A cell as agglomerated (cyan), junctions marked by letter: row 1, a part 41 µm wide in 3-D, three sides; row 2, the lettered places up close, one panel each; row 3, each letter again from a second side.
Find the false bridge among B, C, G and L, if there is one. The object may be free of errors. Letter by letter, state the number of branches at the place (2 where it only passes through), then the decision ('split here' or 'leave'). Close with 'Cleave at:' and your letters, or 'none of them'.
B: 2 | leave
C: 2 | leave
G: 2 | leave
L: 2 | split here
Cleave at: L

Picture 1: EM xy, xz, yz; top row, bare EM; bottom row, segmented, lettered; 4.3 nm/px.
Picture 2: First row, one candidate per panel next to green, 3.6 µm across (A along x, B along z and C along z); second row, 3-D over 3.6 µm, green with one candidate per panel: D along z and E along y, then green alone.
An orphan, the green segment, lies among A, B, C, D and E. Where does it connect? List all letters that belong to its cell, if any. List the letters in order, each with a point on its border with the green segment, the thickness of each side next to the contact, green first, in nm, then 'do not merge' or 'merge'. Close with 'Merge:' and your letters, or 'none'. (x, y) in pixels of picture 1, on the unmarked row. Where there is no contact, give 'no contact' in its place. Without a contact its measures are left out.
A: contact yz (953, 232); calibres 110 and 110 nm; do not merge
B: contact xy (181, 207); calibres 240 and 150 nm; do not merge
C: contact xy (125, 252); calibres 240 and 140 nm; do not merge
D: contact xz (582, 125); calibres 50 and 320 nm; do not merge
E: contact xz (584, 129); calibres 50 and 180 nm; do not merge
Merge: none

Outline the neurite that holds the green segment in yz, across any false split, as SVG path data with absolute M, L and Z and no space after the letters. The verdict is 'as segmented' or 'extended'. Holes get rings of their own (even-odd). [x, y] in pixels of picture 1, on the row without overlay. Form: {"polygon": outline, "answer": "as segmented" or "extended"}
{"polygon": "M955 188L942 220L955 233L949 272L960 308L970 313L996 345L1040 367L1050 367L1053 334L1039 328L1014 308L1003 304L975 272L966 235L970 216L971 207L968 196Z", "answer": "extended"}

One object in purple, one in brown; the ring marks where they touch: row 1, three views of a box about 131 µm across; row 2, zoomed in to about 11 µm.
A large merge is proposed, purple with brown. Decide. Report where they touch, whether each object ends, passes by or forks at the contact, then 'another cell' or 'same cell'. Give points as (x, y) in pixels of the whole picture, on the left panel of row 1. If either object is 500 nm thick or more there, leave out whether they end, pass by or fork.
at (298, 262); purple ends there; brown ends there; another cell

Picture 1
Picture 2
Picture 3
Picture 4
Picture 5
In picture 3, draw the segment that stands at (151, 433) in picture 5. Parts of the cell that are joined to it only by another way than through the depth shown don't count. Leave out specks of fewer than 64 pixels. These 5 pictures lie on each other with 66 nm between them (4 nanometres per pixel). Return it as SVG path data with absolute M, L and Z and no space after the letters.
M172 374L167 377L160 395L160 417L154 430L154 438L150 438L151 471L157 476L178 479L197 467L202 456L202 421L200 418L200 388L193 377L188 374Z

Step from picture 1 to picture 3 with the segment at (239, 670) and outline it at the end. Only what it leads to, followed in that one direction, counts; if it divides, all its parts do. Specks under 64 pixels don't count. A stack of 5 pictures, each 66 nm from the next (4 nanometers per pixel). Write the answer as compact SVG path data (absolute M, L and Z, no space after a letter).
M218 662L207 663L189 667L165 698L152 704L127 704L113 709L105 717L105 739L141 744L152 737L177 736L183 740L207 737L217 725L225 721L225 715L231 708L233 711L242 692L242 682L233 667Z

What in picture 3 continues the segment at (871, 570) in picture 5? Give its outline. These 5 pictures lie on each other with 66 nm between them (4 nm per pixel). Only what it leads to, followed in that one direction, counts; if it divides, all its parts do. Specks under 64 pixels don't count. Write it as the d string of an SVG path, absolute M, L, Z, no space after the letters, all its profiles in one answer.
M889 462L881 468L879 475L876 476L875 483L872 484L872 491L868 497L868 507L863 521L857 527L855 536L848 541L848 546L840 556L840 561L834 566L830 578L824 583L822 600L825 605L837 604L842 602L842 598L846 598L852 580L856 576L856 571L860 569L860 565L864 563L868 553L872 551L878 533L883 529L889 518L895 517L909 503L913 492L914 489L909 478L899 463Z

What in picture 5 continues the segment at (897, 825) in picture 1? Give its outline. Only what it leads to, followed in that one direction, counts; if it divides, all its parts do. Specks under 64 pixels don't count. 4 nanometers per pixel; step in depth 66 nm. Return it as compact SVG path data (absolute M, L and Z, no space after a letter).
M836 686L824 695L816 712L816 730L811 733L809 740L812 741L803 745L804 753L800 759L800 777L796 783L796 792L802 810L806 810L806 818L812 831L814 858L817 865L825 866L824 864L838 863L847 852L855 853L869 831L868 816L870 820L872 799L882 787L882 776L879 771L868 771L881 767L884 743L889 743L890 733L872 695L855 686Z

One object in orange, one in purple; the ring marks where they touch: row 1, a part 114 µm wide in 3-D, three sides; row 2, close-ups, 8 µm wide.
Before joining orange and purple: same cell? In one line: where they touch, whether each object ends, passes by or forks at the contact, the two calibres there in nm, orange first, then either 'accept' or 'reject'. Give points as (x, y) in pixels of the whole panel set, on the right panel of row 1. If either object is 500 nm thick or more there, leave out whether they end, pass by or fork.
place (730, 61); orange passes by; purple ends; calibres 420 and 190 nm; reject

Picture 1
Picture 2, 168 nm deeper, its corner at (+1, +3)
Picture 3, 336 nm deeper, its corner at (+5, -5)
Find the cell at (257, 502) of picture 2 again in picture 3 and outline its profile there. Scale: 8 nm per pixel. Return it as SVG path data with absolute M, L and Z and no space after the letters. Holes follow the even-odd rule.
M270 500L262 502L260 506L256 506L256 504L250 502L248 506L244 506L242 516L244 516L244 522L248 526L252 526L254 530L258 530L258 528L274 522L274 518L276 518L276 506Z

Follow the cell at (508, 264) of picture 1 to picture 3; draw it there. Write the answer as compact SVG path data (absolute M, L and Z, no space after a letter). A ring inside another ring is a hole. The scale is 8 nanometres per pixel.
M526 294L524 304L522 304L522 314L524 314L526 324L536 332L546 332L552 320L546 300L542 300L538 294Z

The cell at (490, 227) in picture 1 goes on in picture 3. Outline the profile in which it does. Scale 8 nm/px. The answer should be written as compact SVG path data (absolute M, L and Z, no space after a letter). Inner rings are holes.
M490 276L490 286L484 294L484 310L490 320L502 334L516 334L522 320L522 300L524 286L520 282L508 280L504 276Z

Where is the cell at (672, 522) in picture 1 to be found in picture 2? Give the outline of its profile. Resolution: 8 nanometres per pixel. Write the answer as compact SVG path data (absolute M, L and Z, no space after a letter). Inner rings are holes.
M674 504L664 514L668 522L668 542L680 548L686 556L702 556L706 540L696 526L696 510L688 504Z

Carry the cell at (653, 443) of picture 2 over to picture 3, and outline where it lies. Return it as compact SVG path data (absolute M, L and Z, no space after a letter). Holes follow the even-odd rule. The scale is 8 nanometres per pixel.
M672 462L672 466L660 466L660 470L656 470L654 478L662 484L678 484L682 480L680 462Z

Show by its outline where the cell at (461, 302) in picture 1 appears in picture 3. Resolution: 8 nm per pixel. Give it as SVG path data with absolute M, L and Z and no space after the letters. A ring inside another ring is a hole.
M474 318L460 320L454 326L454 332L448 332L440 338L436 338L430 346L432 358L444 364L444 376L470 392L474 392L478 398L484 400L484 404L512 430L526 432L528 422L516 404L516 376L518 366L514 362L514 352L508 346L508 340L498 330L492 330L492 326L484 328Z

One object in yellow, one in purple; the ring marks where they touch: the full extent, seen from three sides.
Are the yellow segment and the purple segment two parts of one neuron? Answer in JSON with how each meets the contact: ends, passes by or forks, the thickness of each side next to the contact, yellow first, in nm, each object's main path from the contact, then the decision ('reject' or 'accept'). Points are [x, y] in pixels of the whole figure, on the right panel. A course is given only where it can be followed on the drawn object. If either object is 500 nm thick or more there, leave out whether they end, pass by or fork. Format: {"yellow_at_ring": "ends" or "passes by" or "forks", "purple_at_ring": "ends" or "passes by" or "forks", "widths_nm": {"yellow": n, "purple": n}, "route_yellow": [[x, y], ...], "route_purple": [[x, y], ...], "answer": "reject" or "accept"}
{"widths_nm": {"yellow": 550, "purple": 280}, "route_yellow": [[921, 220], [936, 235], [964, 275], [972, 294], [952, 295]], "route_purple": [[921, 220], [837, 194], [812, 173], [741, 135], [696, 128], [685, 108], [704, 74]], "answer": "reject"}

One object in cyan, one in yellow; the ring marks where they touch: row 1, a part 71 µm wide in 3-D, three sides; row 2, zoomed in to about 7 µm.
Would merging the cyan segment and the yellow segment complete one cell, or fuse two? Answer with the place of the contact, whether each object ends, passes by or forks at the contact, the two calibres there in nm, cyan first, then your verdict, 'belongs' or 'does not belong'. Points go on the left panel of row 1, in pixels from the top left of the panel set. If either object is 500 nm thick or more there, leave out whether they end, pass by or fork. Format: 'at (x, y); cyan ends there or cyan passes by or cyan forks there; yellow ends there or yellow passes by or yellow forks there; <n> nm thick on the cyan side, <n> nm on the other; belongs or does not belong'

▶ _WHAT YOU SHOULD DO_:
Print the line that contains "Are the yellow" and each line after it up to the end of the listing, exactly as written.

▶ _RESULT OF THIS TASK_:
Are the yellow segment and the purple segment two parts of one neuron? Answer in JSON with how each meets the contact: ends, passes by or forks, the thickness of each side next to the contact, yellow first, in nm, each object's main path from the contact, then the decision ('reject' or 'accept'). Points are [x, y] in pixels of the whole figure, on the right panel. A course is given only where it can be followed on the drawn object. If either object is 500 nm thick or more there, leave out whether they end, pass by or fork. Format: {"yellow_at_ring": "ends" or "passes by" or "forks", "purple_at_ring": "ends" or "passes by" or "forks", "widths_nm": {"yellow": n, "purple": n}, "route_yellow": [[x, y], ...], "route_purple": [[x, y], ...], "answer": "reject" or "accept"}
{"widths_nm": {"yellow": 550, "purple": 280}, "route_yellow": [[921, 220], [936, 235], [964, 275], [972, 294], [952, 295]], "route_purple": [[921, 220], [837, 194], [812, 173], [741, 135], [696, 128], [685, 108], [704, 74]], "answer": "reject"}

One object in cyan, one in yellow; the ring marks where they touch: row 1, a part 71 µm wide in 3-D, three sides; row 2, zoomed in to about 7 µm.
Would merging the cyan segment and the yellow segment complete one cell, or fuse two? Answer with the place of the contact, whether each object ends, passes by or forks at the contact, the two calibres there in nm, cyan first, then your verdict, 'belongs' or 'does not belong'. Points go on the left panel of row 1, in pixels from the top left of the panel set. If either object is 500 nm thick or more there, leave out whether they end, pass by or fork. Format: 'at (x, y); cyan ends there or cyan passes by or cyan forks there; yellow ends there or yellow passes by or yellow forks there; <n> nm thick on the cyan side, <n> nm on the other; belongs or does not belong'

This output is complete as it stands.